Menanggapi rencana kepulangan penyintas Syiah ke Sampang, Madura, setelah delapan tahun mengungsi di Sidoarjo, Jawa Timur, Direktur Eksekutif Amnesty International Indonesia Usman Hamid mengatakan:
“Pemerintah harus memastikan mereka bisa kembali pulang ke kampung halaman dengan aman, sukarela dan bermartabat, terlepas apakah pengungsi Syiah itu memutuskan untuk tetap pada keyakinan mereka atau mengikuti keyakinan mayoritas.”
“Sebagai pengelola negara, pemerintah seharusnya berada di garda terdepan untuk melindungi keamanan dan kemerdekaan tiap warganya untuk memeluk agama sesuai keyakinan. Bukan justru menyerah pada pihak-pihak yang intoleran dan melanjutkan praktik diskriminasi.”

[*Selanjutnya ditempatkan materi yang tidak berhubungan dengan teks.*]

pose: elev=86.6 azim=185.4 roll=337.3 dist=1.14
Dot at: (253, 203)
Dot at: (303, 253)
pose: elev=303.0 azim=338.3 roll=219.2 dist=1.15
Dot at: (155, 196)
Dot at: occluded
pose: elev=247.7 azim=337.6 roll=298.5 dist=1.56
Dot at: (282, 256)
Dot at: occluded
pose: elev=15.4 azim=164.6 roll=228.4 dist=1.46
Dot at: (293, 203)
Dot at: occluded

“Aparat penegak hukum harus mengambil langkah-langkah efektif untuk memastikan perlindungan menyeluruh kepada semua penganut agama dan kepercayaan minoritas di Sampang secara khusus, dan di seluruh Indonesia secara umum.”
“Seluruh warga, tanpa terkecuali, harus dilindungi dan diberikan ruang untuk mempraktikkan keyakinan mereka secara bebas dari rasa takut, intimidasi, dan serangan.”
Latar belakang
Pada tanggal 5 November 2020, pembaiatan warga Syiah yang mengungsi delapan tahun di Sidoarjo, Jawa Timur, dilakukan di Sampang, Pulau Madura, Jawa Timur. Pembaiatan ini difasilitasi oleh Pemerintah Kabupaten Sampang setelah Tajul Muluk – salah seorang pemimpin komunitas Syiah di Madura – mengirim surat bermaterai kepada Pemerintah Kabupaten Sampang yang berisi permohonan baiat kembali ke ajaran Sunni, pada tanggal 10 September 2020.

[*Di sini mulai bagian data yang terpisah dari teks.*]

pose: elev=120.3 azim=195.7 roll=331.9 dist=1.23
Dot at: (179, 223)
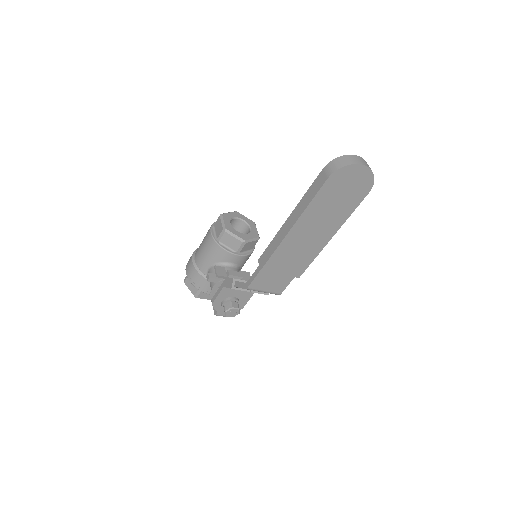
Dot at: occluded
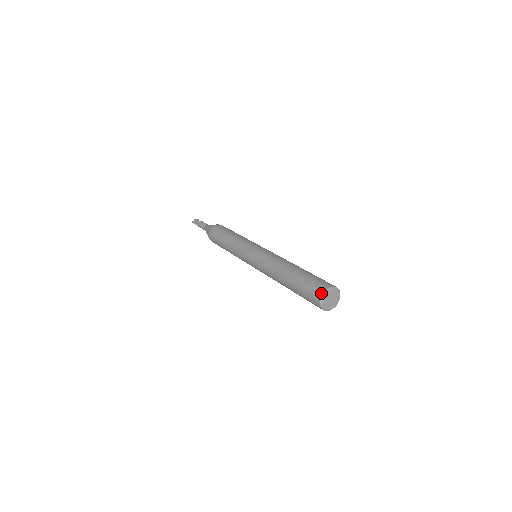
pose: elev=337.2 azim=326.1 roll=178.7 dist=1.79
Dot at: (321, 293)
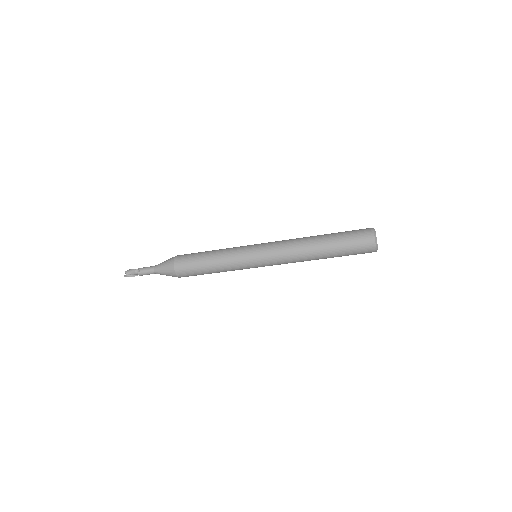
Dot at: (372, 236)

Dalam laporan media, Tajul Muluk menyatakan terdapat lebih dari 300 warga Syiah yang berkomitmen memeluk Sunni, dan menyebut ada beberapa keluarga yang tetap menganut Syiah. Tajul juga mengatakan, tidak ada tekanan dari pihak manapun atas keputusannya dan ia juga tidak memaksa pengikutnya untuk memeluk Sunni.

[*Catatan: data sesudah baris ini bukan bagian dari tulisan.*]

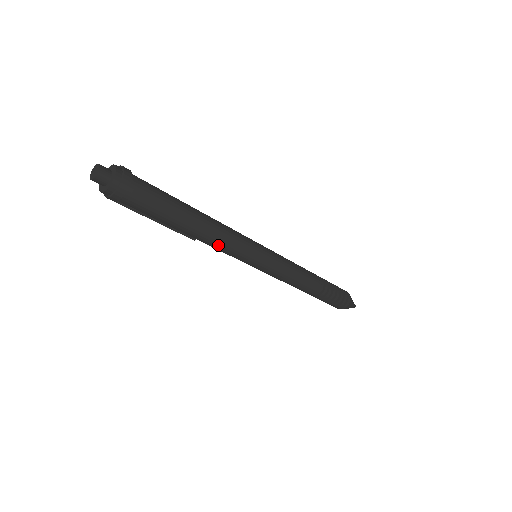
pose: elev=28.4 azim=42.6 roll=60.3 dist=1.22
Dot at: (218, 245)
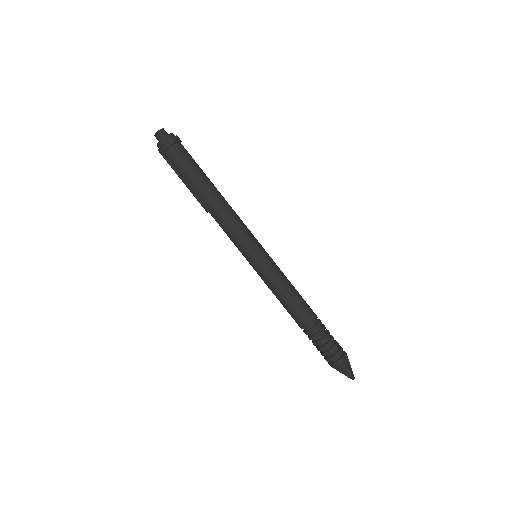
Dot at: (224, 221)
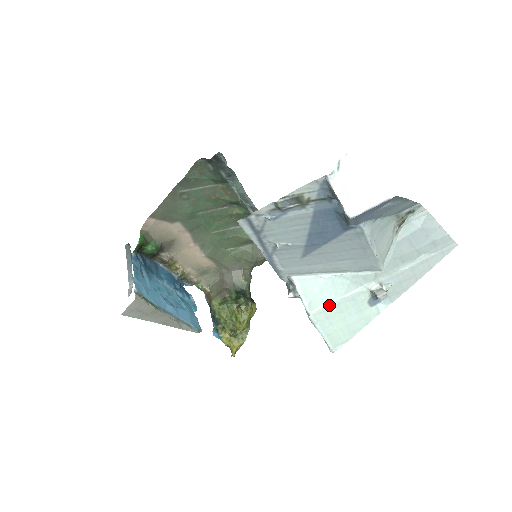
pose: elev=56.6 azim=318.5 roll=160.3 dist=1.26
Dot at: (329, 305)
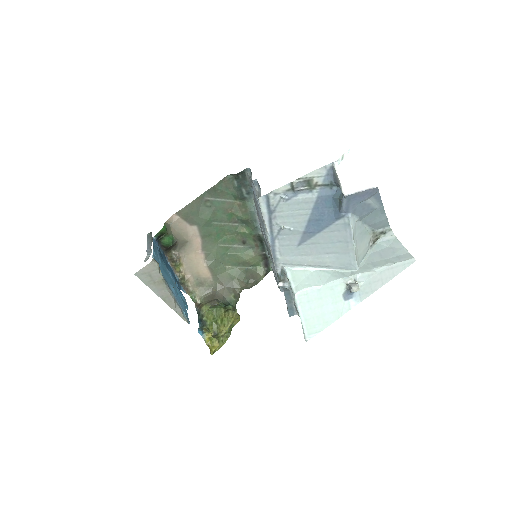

Tajul Muluk dan warga Syiah Sampang mengungsi ke Sidoarjo setelah muncul penentangan dan kekerasan terhadap komunitas Syiah dari mayoritas Sunni setempat yang bermula sejak tahun 2006, lalu muncul kembali di tahun 2011, dan memuncak setahun setelahnya. Pada tahun 2012 ini, sekelompok massa melakukan pembakaran, kekerasan dan pengusiran terhadap warga Syiah Sampang di Desa Karang Gayam dan Blu’uran yang menyebabkan ratusan rumah terbakar, puluhan orang luka-luka dan satu orang meninggal.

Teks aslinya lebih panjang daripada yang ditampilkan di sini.